Features Editor
HIGHLANDS – At 125 years and counting, it is clear that Our Lady of Perpetual Help Parish was built to stand the test of time.
And, at the June 29 anniversary
celebration marking the 125 year milestone, generations who live their lives as Catholic faithful
in the warm embrace of this parish made that plain for all to see and hear.
Around 500 churchgoers attended the anniversary Mass celebrated by Bishop John M. Smith. Father Robert Tynski, pastor of Our Lady of Perpetual Help and neighboring St. Agnes Parish and former OLPH pastors Father David Delzell, Father James Thompson and Father Edward Jawidzik were among those who concelebrated with Bishop Smith.
During his homily, Father Tynski spoke of OLPH as a “model of discipleship” where the faithful have gathered year after year for the Eucharist and Sacraments, to pray, to study and to serve those in need.
The parish, he said, has been an influence and an “active partner” in the Highlands
for all the years of its existence, baptizing countless members, marrying countless more, “calling people to the witness of faith” and blessed with “wonderful” pastors, clergy and religious who gave their all to the Church community.
He commended the parishioners
for their steadfast devotion.
“The faces you see here are those of people who seek to live the gospel message. They are people who have given so much. They are the strength of the parish. They are basic human beings who heard the call and answered it.”
In his remarks, Bishop Smith praised Father Tynski
as a “wonderful, loving, prayerful pastor” and the “beautiful parish and the beautiful liturgy” which seemed to flow from the heart of the parish.
Music, beautifully performed
and carefully selected moved some parishioners to tears, baskets of hydrangeas – the quintessential summertime
shore flower – caught the eye and provided breathtaking background for the celebration
of the Eucharist.
A particularly poignant moment came when, during the Offertory, representatives of each of the 12 ministries within the parish – including the Knights of Columbus, the Altar Rosary Society, the food pantry and community garden, the St. Jude Thrift Shop and the youth groups and music ministry – carried lighted candles to the altar, representing the service the parish offers to the community.
After the Mass and during the gala dinner-dance that followed at the Shore Casino, some 300 parishioners shared their love of OLPH – as it is often called around the Bayshore
– and their vision of a bright future for the parish.
Many of them spoke of their deep devotion to the parish and the ministries
that have developed and flourished there throughout one century and parts of two others.
Take Thomas Colleran Thompson, for instance.
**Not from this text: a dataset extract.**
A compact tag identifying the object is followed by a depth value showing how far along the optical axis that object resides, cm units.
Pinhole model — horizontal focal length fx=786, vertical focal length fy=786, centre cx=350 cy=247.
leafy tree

Like many parishioners, he had special
words of thanks and praise for the Church and the school that flourished there for so many decades. Like many others, he has high hopes for Mother Teresa
Regional Elementary School which evolved out of Our Lady of Perpetual Help School and St. Agnes School just up the road in Atlantic Highlands.
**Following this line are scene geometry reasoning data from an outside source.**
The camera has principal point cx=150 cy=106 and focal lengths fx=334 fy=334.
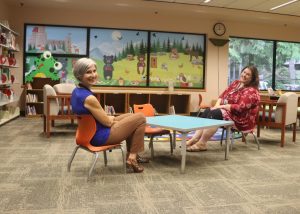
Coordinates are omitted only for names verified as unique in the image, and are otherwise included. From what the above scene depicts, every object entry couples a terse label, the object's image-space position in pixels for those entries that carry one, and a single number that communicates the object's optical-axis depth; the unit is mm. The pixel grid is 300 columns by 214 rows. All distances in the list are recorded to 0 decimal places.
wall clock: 8836
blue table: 3273
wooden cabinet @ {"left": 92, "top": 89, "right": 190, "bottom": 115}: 8202
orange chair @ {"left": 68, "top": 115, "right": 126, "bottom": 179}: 3010
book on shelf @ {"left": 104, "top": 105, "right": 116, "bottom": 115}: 7812
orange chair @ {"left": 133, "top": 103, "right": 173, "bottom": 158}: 3787
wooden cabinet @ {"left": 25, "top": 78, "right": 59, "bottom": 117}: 7695
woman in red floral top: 4445
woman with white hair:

“This is a great day in the history of OLPH,” Thompson said after the Mass. “We have been parish members since my grandparents, Thomas and Ellen Colleran, arrived from Ireland in the 1880s.”
Over the decades, he said, his family witnessed such “great things” as the start of the OLPH School in the 1950s and “the arrival of the Sisters” who educated scores of children there in the decades that followed. “Now we see great things with the opening of Mother Teresa School.”
On a day for reflection, many parishioners
remembered their abiding family connection to OLPH. “I feel my family and I have been blessed (to belong to) Our Lady of Perpetual Help,” said Dorothy Kovic whose seven children received their Sacraments
at OLPH and graduated from its school.
Now she’s so pleased that legacy is being passed on to her grandchildren.
Adrienne Monahan Belicose talked about “being in the parish since I was a child. I went to OLPH School. So did my children and grandchildren. I have been a member of the choir for 38 years. It has been a wonderful and faith-filled journey.”